Balkan Naci İslimyeli presents his most recent exhibition, composed of works produced over the past eighteen months, at Pg Art Gallery between 15 January and 28 February 2002. The exhibition brings together thirty works executed in mixed media.
Advocating that art has always united the territories divided by politics, the artist, in this exhibition, integrates the “contrasting” beauties of Anatolia — a geography that has nurtured some of the most significant formations in human history. Values historically defined as “other” within political narratives and layered vertically across time unfold across a horizontal pictorial plane within the artist’s contemporary compositional structure, forming the fragments of a tableau of tolerance.
Archetypal forms, myths, and religions created on these lands are re-produced and interconnected to form unified works. Within this new pictorial plane, Anatolian Seljuk motifs merge with the aesthetics of icons; Ottoman talismanic shirts converge with Byzantine auras; and symbols of Turkish folk painting are brought together with Western iconography. Alongside oil paint, acrylic, and photography, materials such as felt, natural dyes, and copper contribute historical and cultural associations to this timeless synthesis.
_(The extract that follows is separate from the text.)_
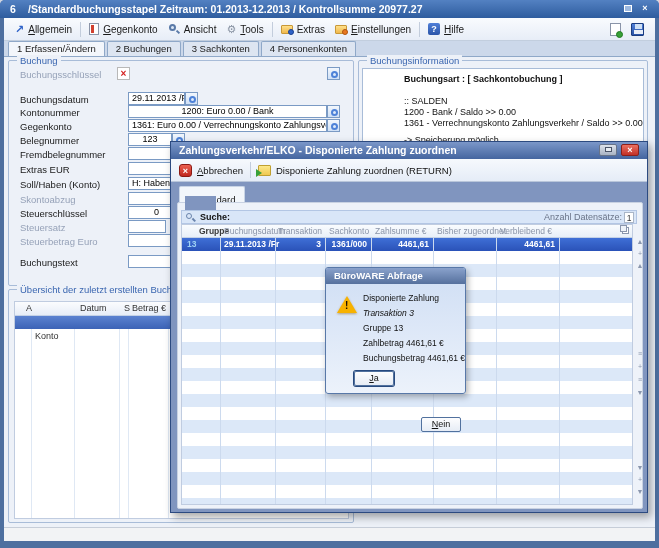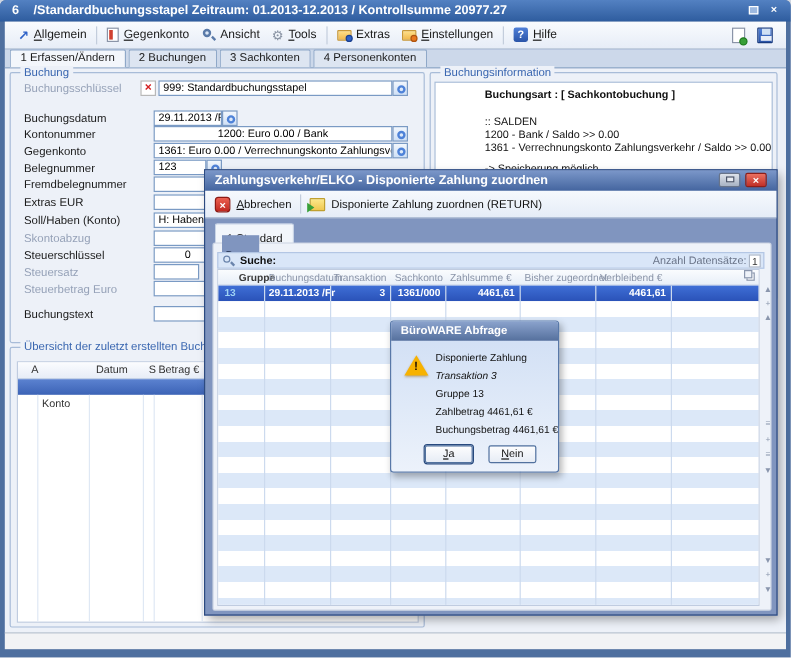"999: Standardbuchungsstapel" span.abs { html: <span>999: Standardbuchungsstapel</span> -> none }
Even in his most recent works, Balkan Naci İslimyeli places at the center of his practice the translucent density of temporal layers, which he regards as fundamental building blocks in the formation of contemporary consciousness. Emphasizing that the present moment represents the latest point in individual and collective historical awareness, the artist interprets every creative act as an externalization of this consciousness through diverse means and methods.
In this exhibition — the latest destination of Balkan Naci’s figurative language, suspended between memory and dream in the void of our age — not only the timelessness of art is reflected, but also the tragedy of the creative individual born timelessly into their own era.